Work request 1 – According to the forum question on weighted sums of Bernoulli variables, why does the asker rule out computing the distribution by convolution?
Work request 2 – Continue the forum question about the distribution of a weighted sum of Bernoulli variables from the point where it stops.

Distribution of weighted sum of Bernoulli RVs

4.7k Views Asked by At

Let $x_1,...,x_m$ be drawn from independent Bernoulli distributions with parameters $p_1,...,p_m$.

I'm interested in distribution of $t=\sum_i a_ix_i,~a_i\in \mathbb{R}$

$m$ is not large so I can not use central limit theorems.

I have the following questions:

1- What is the distribution of $s=\sum_i x_i$?

2- What is the distribution of $t=\sum_i a_ix_i$ or $t=\sum_i a_ix_i-\sum_i a_i$ (to ensure non-negative support) for known $a_i$'s? can I approximate its distribution with a Gamma distribution? If yes, what would be the parameters (as a function of $p_i$'s and $a_i$'s)?

3- Is there a truncated Gamma distribution (or any other distribution (except normal)) that can approximately fits my problem?

However, $m$ is not very large, but it is still very large such that I can not calculate the distribution by convolution.

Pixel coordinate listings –
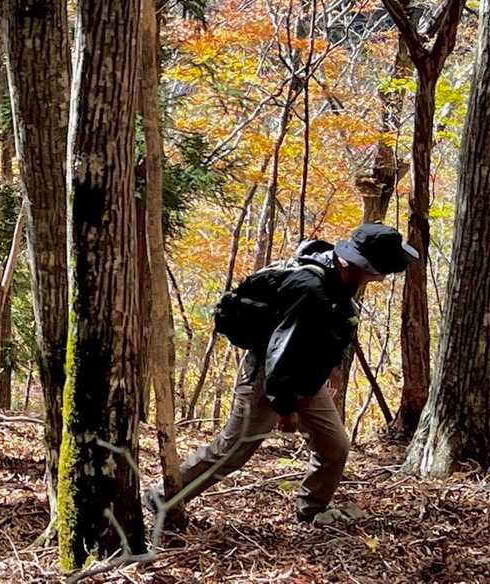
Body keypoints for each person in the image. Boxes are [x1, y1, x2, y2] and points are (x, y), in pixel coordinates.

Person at [149, 222, 419, 524]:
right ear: (355, 263)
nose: (381, 276)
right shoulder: (311, 290)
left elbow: (323, 340)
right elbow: (282, 353)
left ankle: (312, 510)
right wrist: (286, 408)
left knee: (334, 447)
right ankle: (163, 496)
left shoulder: (341, 280)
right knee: (232, 450)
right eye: (377, 269)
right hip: (269, 379)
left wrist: (324, 379)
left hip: (305, 379)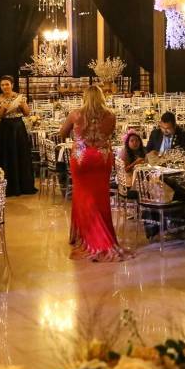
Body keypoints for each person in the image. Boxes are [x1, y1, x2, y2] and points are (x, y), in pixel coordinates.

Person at [59, 84, 128, 261]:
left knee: (82, 196)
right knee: (100, 197)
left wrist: (77, 137)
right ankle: (99, 233)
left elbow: (62, 133)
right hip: (102, 158)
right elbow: (110, 134)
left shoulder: (75, 114)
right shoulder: (111, 115)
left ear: (85, 97)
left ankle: (87, 236)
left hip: (81, 157)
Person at [0, 75, 36, 196]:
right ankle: (8, 187)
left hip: (18, 128)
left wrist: (22, 105)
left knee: (20, 154)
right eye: (2, 85)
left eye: (7, 84)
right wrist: (3, 109)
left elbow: (27, 113)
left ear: (12, 85)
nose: (5, 87)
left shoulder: (19, 97)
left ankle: (22, 185)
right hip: (4, 128)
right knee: (5, 155)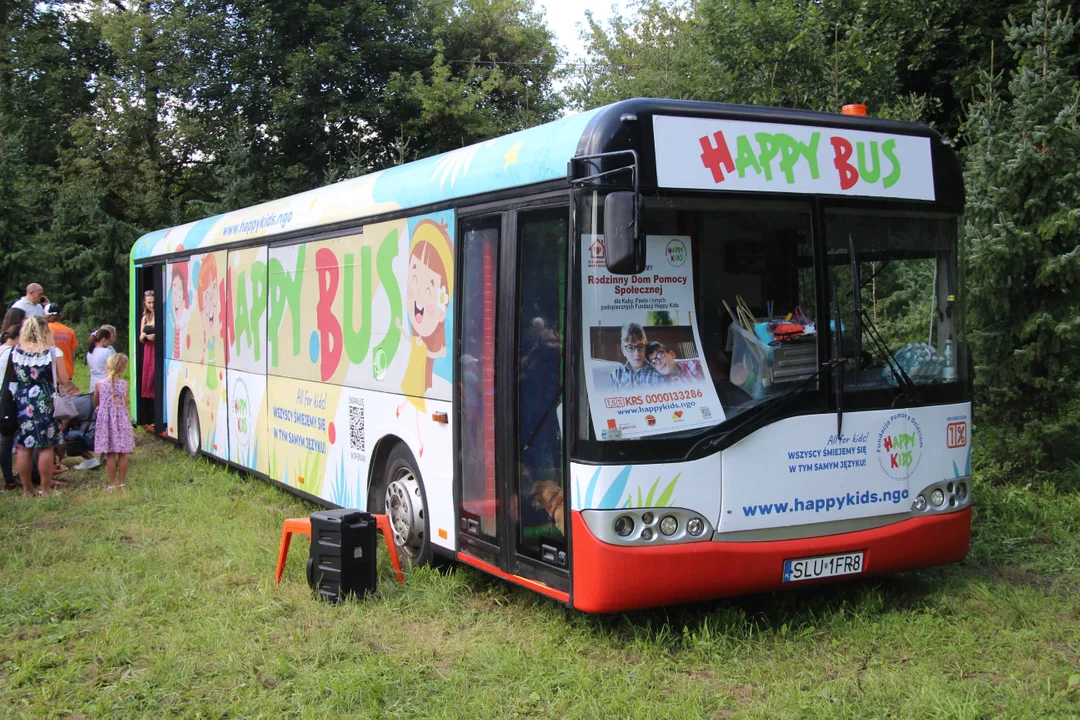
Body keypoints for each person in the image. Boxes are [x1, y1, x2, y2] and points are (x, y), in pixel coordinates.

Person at [11, 316, 71, 497]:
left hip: (22, 399)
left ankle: (27, 489)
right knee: (46, 445)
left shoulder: (17, 351)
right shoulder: (52, 352)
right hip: (44, 399)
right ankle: (45, 489)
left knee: (24, 445)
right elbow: (63, 379)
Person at [93, 353, 135, 491]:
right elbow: (125, 401)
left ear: (107, 366)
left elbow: (96, 402)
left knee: (110, 453)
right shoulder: (124, 384)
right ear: (123, 369)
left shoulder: (99, 385)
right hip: (121, 420)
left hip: (106, 423)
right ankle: (122, 483)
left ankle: (111, 484)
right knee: (123, 453)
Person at [0, 308, 26, 490]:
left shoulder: (2, 349)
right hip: (8, 397)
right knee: (8, 439)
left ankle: (9, 477)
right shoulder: (13, 354)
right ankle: (12, 477)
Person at [609, 322, 663, 389]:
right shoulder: (616, 375)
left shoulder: (657, 371)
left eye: (641, 347)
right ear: (623, 351)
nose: (637, 353)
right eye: (630, 348)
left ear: (646, 347)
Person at [45, 303, 77, 380]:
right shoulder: (70, 331)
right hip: (66, 371)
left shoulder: (44, 330)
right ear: (60, 315)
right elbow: (73, 355)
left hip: (50, 371)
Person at [139, 290, 156, 422]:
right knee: (148, 379)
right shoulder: (145, 318)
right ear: (145, 303)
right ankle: (150, 415)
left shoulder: (160, 315)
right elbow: (140, 337)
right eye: (149, 302)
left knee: (155, 378)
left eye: (153, 302)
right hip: (147, 350)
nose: (151, 305)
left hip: (156, 349)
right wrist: (144, 336)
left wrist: (155, 336)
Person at [86, 325, 117, 394]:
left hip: (93, 383)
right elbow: (115, 367)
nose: (109, 343)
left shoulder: (89, 352)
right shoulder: (108, 352)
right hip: (106, 383)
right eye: (108, 340)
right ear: (103, 339)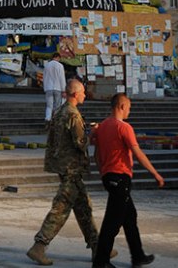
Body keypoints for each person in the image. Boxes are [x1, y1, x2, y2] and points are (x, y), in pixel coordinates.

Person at [27, 79, 100, 266]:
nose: (85, 95)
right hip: (71, 168)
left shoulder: (59, 111)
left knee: (84, 206)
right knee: (61, 208)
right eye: (83, 92)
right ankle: (39, 245)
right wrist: (92, 134)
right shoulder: (73, 114)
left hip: (62, 165)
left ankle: (97, 247)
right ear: (75, 94)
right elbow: (80, 142)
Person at [91, 93, 164, 268]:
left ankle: (138, 256)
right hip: (120, 177)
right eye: (129, 107)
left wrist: (103, 172)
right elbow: (138, 153)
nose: (129, 111)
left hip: (109, 177)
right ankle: (101, 262)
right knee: (112, 222)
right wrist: (155, 174)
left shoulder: (102, 127)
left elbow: (96, 154)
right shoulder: (123, 127)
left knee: (129, 217)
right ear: (122, 106)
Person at [42, 52, 66, 127]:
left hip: (48, 88)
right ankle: (56, 120)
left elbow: (44, 77)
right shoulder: (60, 66)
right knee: (57, 106)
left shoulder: (47, 65)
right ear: (58, 57)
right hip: (57, 88)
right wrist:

Result 1 – Although $m$ is not very large, it is still too large for the distribution to be calculated by convolution.

Result 2 –
Thanks a bunch!

1

There are 1 best solutions below

3
On BEST ANSWER

I did some search and this is what I have found:

  • Bounds for tail probabilities of a weighted sum of Bernoulli trials
    This seminal paper of Raghavan in 1988: "Probabilistic Construction of Deterministic Algorithms: Approximating packing integer programs". In section 1.1 he derives some bounds, which seems to be important as part of an stochastic optimization technique called randomized rounding.
  • Learning the distribution of a weigthed sum of Bernoulli trials
    In this paper published this year by Daskalis et al.: "Learning Poisson Binomial Distributions". In theorem 2 they states that it's possible to construct an algorithm that learns the desired distribution in polynomial time.
  • Code to compute the distribution of a weigthed sum of Bernoulli trials
    This post in researchgate.net of Dayan Adoniel also asked the same and it seems that Dayan developed a code to compute the desired distribution and that he is willing to share it.

Unfortunately I do not have the time now to go over the details of the first two references but hopefully you can find them useful.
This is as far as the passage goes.